# 화합물 독성예측 (최종버전) — 전체 데이터로 학습 + 예측 CSV 생성

이 노트북은 **train.csv** 전체로 학습하고, **predict_input.csv**에 대해 독성 예측 결과를 생성합니다.

- NaN/Inf 안전 처리 (라벨/피처)
- SimpleImputer(median) + StandardScaler + (옵션)다항식 특성
- 모델 후보: LogisticRegression, RandomForest, HistGradientBoosting, SVC
- 성능 비교 후 F1 기준 최적 모델 선택
- `predict_output.csv`로 예측 저장


In [None]:

# !pip install -q scikit-learn pandas numpy matplotlib joblib

import os, joblib, numpy as np, pandas as pd, matplotlib.pyplot as plt
from pathlib import Path
from sklearn.model_selection import RandomizedSearchCV, StratifiedKFold
from sklearn.preprocessing import StandardScaler, PolynomialFeatures
from sklearn.impute import SimpleImputer
from sklearn.pipeline import Pipeline
from sklearn.metrics import (accuracy_score, precision_score, recall_score, f1_score,
                             roc_auc_score, average_precision_score, classification_report,
                             confusion_matrix)
from sklearn.linear_model import LogisticRegression
from sklearn.ensemble import RandomForestClassifier, HistGradientBoostingClassifier
from sklearn.svm import SVC

RANDOM_STATE = 42
np.random.seed(RANDOM_STATE)


## 1) 데이터 로드 및 전처리

In [None]:

# 파일 경로 자동 탐색
train_path = next((p for p in ["/mnt/data/train.csv", "./train.csv", "/content/train.csv"] if Path(p).exists()), None)
pred_path = next((p for p in ["/mnt/data/predict_input.csv", "./predict_input.csv", "/content/predict_input.csv"] if Path(p).exists()), None)
assert train_path, "train.csv 파일이 필요합니다."
assert pred_path, "predict_input.csv 파일이 필요합니다."

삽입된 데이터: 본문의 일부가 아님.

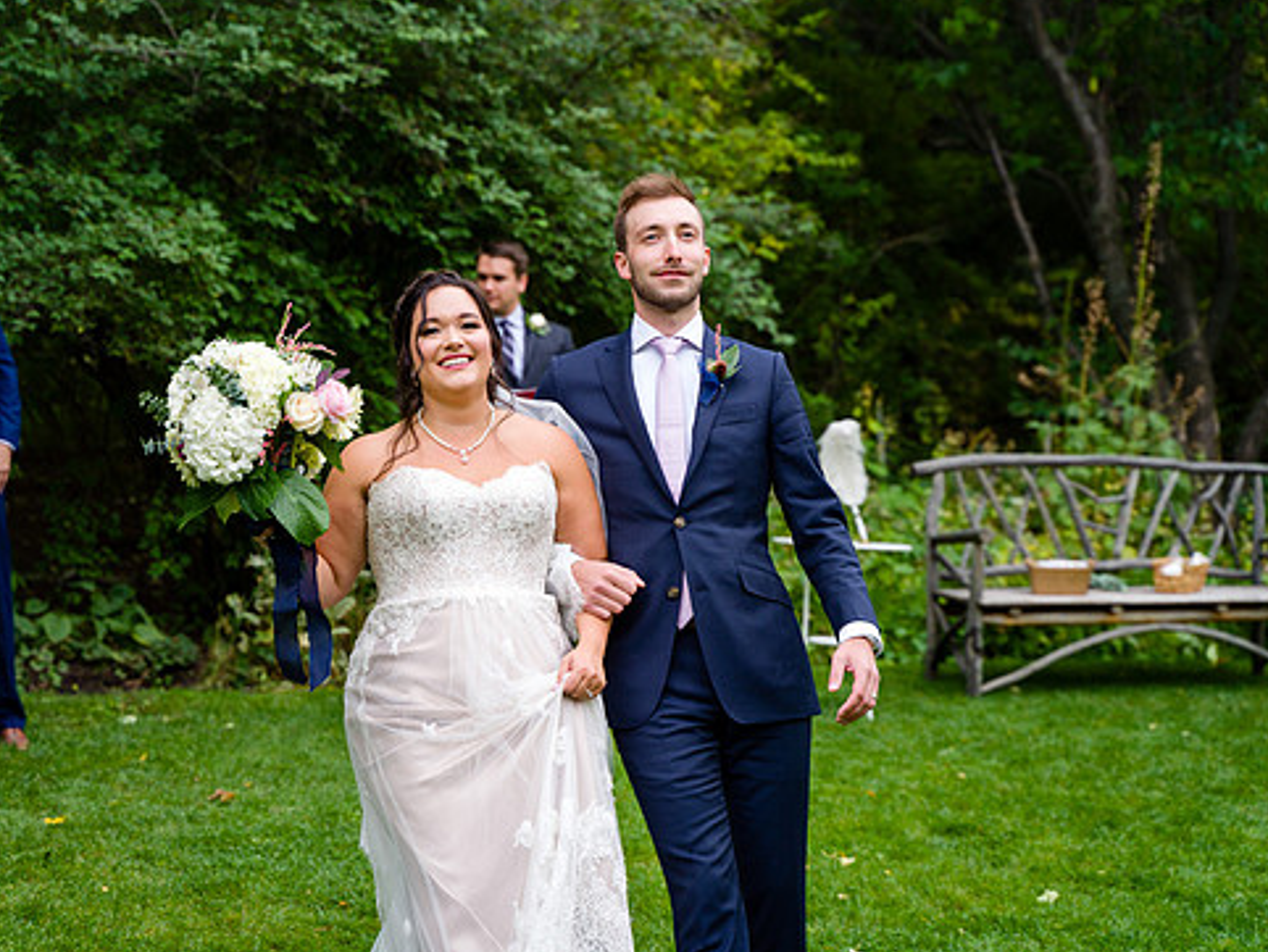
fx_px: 2969
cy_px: 469
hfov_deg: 24.1
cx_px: 571
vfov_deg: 18.2
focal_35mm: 81
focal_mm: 70
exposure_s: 1/125
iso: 200
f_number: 3.5
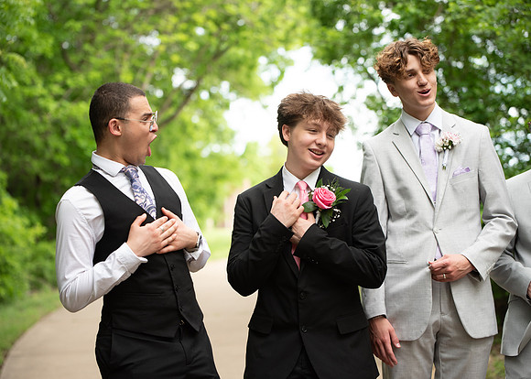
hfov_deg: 22.1
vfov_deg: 15.9
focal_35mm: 90
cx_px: 266
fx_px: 1357
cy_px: 190
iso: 500
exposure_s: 1/640
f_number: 2.8
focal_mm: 86
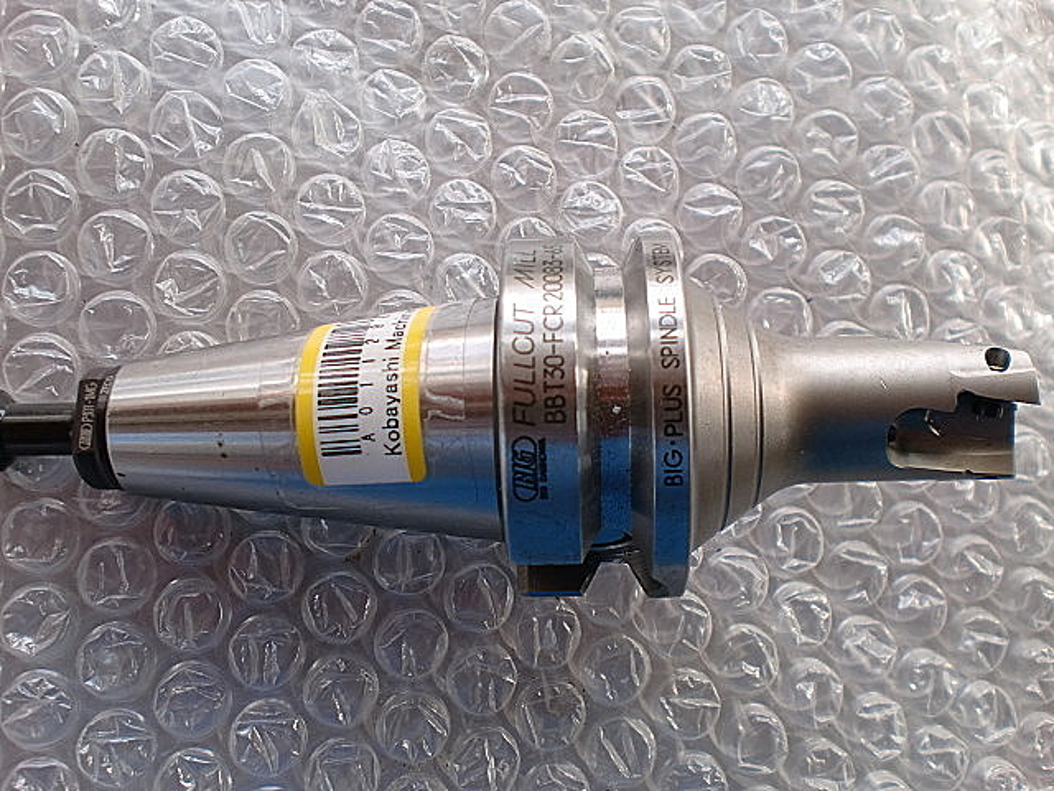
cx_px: 527
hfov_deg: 52.6
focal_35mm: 35
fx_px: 1066
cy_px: 396
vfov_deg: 40.7
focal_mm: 6.3
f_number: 3.1
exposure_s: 1/80
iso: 64
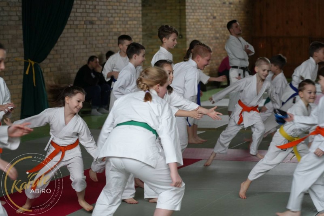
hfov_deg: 19.8
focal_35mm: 103
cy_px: 108
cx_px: 162
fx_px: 927
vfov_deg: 13.3
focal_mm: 103
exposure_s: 1/160
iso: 2000
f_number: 4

print(f"[train 파일] {train_path}")
print(f"[predict 파일] {pred_path}")

train_df = pd.read_csv(train_path)
pred_df = pd.read_csv(pred_path)

# 라벨 정리
train_df['label_num'] = pd.to_numeric(train_df['label'], errors='coerce')
valid_mask = train_df['label_num'].isin([0,1])
print("유효하지 않은 라벨 제거:", (~valid_mask).sum())
train_df = train_df[valid_mask].copy()
y = train_df['label_num'].astype(int)

# 피처 선택 + 파생
base_cols = [c for c in ['MolWt','clogp','sa_score','qed'] if c in train_df.columns]
if all(c in train_df.columns for c in ['MolWt','clogp']):
    train_df['MW_x_clogP'] = train_df['MolWt'] * train_df['clogp']
    base_cols.append('MW_x_clogP')

X = train_df[base_cols].replace([np.inf,-np.inf], np.nan)
print("사용 피처:", base_cols)
print("결측치 개수:\n", X.isna().sum())


## 2) 모델 학습 및 성능 평가 (CV 기반)

In [None]:

from sklearn.model_selection import cross_val_score

steps = [('imputer', SimpleImputer(strategy='median')), ('scaler', StandardScaler())]
if len(base_cols) > 1:
    steps.append(('poly', PolynomialFeatures(degree=2, include_bias=False, interaction_only=True)))
preprocess = Pipeline(steps=steps)

pipelines = {
    "LogReg": Pipeline([("prep", preprocess),
                        ("clf", LogisticRegression(max_iter=1000, random_state=RANDOM_STATE))]),
    "RF": Pipeline([("prep", preprocess),
                    ("clf", RandomForestClassifier(n_estimators=300, n_jobs=-1, random_state=RANDOM_STATE))]),
    "HGB": Pipeline([("prep", preprocess),
                     ("clf", HistGradientBoostingClassifier(learning_rate=0.1, random_state=RANDOM_STATE))]),
    "SVC": Pipeline([("prep", preprocess),
                     ("clf", SVC(C=1.0, kernel='rbf', probability=True, random_state=RANDOM_STATE))])
}

param_spaces = {
    "LogReg": {"clf__C": np.logspace(-2, 2, 10)},
    "RF": {"clf__n_estimators":[200,300,400], "clf__max_depth":[None,5,10,15], "clf__min_samples_leaf":[1,2,4]},
    "HGB": {"clf__learning_rate":[0.05,0.1,0.2], "clf__max_depth":[None,5,10], "clf__l2_regularization":[0.0,0.01,0.1]},
    "SVC": {"clf__C": np.logspace(-2, 2, 6), "clf__gamma":["scale","auto"]}
}

results, best_models = {}, {}
cv = StratifiedKFold(n_splits=5, shuffle=True, random_state=RANDOM_STATE)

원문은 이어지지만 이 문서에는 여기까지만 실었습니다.